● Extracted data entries
######
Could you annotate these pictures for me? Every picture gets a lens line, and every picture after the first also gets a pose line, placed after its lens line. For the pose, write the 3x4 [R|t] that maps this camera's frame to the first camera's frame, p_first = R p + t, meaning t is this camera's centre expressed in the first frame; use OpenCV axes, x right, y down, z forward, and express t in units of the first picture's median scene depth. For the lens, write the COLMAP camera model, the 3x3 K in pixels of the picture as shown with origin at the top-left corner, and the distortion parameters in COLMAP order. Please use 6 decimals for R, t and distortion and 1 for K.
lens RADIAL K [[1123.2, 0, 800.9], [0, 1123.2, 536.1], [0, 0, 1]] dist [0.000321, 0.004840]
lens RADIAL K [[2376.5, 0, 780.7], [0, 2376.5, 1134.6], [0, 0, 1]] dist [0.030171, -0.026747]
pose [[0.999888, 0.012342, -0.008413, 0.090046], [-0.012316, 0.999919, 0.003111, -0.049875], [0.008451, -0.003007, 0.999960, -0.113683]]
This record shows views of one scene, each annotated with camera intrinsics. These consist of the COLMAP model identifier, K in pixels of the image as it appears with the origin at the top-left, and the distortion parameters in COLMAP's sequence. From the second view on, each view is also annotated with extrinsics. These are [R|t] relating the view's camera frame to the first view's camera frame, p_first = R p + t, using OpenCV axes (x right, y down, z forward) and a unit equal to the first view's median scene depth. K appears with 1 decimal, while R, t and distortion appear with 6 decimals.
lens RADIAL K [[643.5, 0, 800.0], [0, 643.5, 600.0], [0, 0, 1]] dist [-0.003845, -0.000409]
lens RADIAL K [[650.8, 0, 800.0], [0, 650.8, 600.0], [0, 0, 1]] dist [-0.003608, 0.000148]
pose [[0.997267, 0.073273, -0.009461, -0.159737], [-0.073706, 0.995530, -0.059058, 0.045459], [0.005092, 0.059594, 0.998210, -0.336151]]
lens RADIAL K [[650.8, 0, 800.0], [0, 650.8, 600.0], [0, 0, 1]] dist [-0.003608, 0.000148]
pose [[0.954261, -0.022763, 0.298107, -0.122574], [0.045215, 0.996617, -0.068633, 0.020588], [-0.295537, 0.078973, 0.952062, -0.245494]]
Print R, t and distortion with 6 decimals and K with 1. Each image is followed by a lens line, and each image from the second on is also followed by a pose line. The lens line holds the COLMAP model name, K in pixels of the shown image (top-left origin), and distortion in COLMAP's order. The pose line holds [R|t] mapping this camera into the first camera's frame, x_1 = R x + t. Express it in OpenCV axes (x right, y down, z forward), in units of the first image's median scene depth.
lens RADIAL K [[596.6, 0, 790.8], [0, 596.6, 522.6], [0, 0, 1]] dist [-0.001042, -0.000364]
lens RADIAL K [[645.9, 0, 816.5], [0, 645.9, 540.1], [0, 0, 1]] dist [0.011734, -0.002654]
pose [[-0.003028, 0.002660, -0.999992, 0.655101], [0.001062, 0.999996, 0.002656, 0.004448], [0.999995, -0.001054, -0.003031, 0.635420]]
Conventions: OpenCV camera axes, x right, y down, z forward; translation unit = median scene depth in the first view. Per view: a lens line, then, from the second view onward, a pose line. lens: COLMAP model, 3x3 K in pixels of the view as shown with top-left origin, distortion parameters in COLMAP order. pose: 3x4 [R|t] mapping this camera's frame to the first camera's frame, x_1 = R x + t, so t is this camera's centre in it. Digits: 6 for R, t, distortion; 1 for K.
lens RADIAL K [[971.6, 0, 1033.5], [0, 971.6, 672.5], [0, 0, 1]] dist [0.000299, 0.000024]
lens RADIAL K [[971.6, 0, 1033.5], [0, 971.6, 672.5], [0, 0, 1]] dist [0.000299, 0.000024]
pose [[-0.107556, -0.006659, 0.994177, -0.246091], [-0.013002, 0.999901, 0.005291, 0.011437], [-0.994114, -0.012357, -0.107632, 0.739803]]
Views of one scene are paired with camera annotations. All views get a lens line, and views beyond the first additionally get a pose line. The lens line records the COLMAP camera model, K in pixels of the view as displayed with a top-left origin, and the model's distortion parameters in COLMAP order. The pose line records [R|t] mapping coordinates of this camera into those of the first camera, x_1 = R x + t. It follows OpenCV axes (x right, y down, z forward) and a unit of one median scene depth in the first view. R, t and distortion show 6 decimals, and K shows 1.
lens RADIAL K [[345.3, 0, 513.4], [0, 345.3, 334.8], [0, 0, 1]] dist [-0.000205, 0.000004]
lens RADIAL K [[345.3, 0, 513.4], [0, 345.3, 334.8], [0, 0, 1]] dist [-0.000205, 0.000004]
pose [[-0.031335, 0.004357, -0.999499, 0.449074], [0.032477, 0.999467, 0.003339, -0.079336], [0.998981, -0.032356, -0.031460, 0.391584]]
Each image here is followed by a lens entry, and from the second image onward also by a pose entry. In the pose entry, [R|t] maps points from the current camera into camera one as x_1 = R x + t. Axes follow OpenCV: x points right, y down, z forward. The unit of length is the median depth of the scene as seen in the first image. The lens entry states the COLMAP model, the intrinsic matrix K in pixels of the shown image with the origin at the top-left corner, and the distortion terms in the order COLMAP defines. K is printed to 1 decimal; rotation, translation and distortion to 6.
######
● What you are asked to do
Every record above is to be written out exactly.

● Response to the exercise
Could you annotate these pictures for me? Every picture gets a lens line, and every picture after the first also gets a pose line, placed after its lens line. For the pose, write the 3x4 [R|t] that maps this camera's frame to the first camera's frame, p_first = R p + t, meaning t is this camera's centre expressed in the first frame; use OpenCV axes, x right, y down, z forward, and express t in units of the first picture's median scene depth. For the lens, write the COLMAP camera model, the 3x3 K in pixels of the picture as shown with origin at the top-left corner, and the distortion parameters in COLMAP order. Please use 6 decimals for R, t and distortion and 1 for K.
lens RADIAL K [[1123.2, 0, 800.9], [0, 1123.2, 536.1], [0, 0, 1]] dist [0.000321, 0.004840]
lens RADIAL K [[2376.5, 0, 780.7], [0, 2376.5, 1134.6], [0, 0, 1]] dist [0.030171, -0.026747]
pose [[0.999888, 0.012342, -0.008413, 0.090046], [-0.012316, 0.999919, 0.003111, -0.049875], [0.008451, -0.003007, 0.999960, -0.113683]]
This record shows views of one scene, each annotated with camera intrinsics. These consist of the COLMAP model identifier, K in pixels of the image as it appears with the origin at the top-left, and the distortion parameters in COLMAP's sequence. From the second view on, each view is also annotated with extrinsics. These are [R|t] relating the view's camera frame to the first view's camera frame, p_first = R p + t, using OpenCV axes (x right, y down, z forward) and a unit equal to the first view's median scene depth. K appears with 1 decimal, while R, t and distortion appear with 6 decimals.
lens RADIAL K [[643.5, 0, 800.0], [0, 643.5, 600.0], [0, 0, 1]] dist [-0.003845, -0.000409]
lens RADIAL K [[650.8, 0, 800.0], [0, 650.8, 600.0], [0, 0, 1]] dist [-0.003608, 0.000148]
pose [[0.997267, 0.073273, -0.009461, -0.159737], [-0.073706, 0.995530, -0.059058, 0.045459], [0.005092, 0.059594, 0.998210, -0.336151]]
lens RADIAL K [[650.8, 0, 800.0], [0, 650.8, 600.0], [0, 0, 1]] dist [-0.003608, 0.000148]
pose [[0.954261, -0.022763, 0.298107, -0.122574], [0.045215, 0.996617, -0.068633, 0.020588], [-0.295537, 0.078973, 0.952062, -0.245494]]
Print R, t and distortion with 6 decimals and K with 1. Each image is followed by a lens line, and each image from the second on is also followed by a pose line. The lens line holds the COLMAP model name, K in pixels of the shown image (top-left origin), and distortion in COLMAP's order. The pose line holds [R|t] mapping this camera into the first camera's frame, x_1 = R x + t. Express it in OpenCV axes (x right, y down, z forward), in units of the first image's median scene depth.
lens RADIAL K [[596.6, 0, 790.8], [0, 596.6, 522.6], [0, 0, 1]] dist [-0.001042, -0.000364]
lens RADIAL K [[645.9, 0, 816.5], [0, 645.9, 540.1], [0, 0, 1]] dist [0.011734, -0.002654]
pose [[-0.003028, 0.002660, -0.999992, 0.655101], [0.001062, 0.999996, 0.002656, 0.004448], [0.999995, -0.001054, -0.003031, 0.635420]]
Conventions: OpenCV camera axes, x right, y down, z forward; translation unit = median scene depth in the first view. Per view: a lens line, then, from the second view onward, a pose line. lens: COLMAP model, 3x3 K in pixels of the view as shown with top-left origin, distortion parameters in COLMAP order. pose: 3x4 [R|t] mapping this camera's frame to the first camera's frame, x_1 = R x + t, so t is this camera's centre in it. Digits: 6 for R, t, distortion; 1 for K.
lens RADIAL K [[971.6, 0, 1033.5], [0, 971.6, 672.5], [0, 0, 1]] dist [0.000299, 0.000024]
lens RADIAL K [[971.6, 0, 1033.5], [0, 971.6, 672.5], [0, 0, 1]] dist [0.000299, 0.000024]
pose [[-0.107556, -0.006659, 0.994177, -0.246091], [-0.013002, 0.999901, 0.005291, 0.011437], [-0.994114, -0.012357, -0.107632, 0.739803]]
Views of one scene are paired with camera annotations. All views get a lens line, and views beyond the first additionally get a pose line. The lens line records the COLMAP camera model, K in pixels of the view as displayed with a top-left origin, and the model's distortion parameters in COLMAP order. The pose line records [R|t] mapping coordinates of this camera into those of the first camera, x_1 = R x + t. It follows OpenCV axes (x right, y down, z forward) and a unit of one median scene depth in the first view. R, t and distortion show 6 decimals, and K shows 1.
lens RADIAL K [[345.3, 0, 513.4], [0, 345.3, 334.8], [0, 0, 1]] dist [-0.000205, 0.000004]
lens RADIAL K [[345.3, 0, 513.4], [0, 345.3, 334.8], [0, 0, 1]] dist [-0.000205, 0.000004]
pose [[-0.031335, 0.004357, -0.999499, 0.449074], [0.032477, 0.999467, 0.003339, -0.079336], [0.998981, -0.032356, -0.031460, 0.391584]]
Each image here is followed by a lens entry, and from the second image onward also by a pose entry. In the pose entry, [R|t] maps points from the current camera into camera one as x_1 = R x + t. Axes follow OpenCV: x points right, y down, z forward. The unit of length is the median depth of the scene as seen in the first image. The lens entry states the COLMAP model, the intrinsic matrix K in pixels of the shown image with the origin at the top-left corner, and the distortion terms in the order COLMAP defines. K is printed to 1 decimal; rotation, translation and distortion to 6.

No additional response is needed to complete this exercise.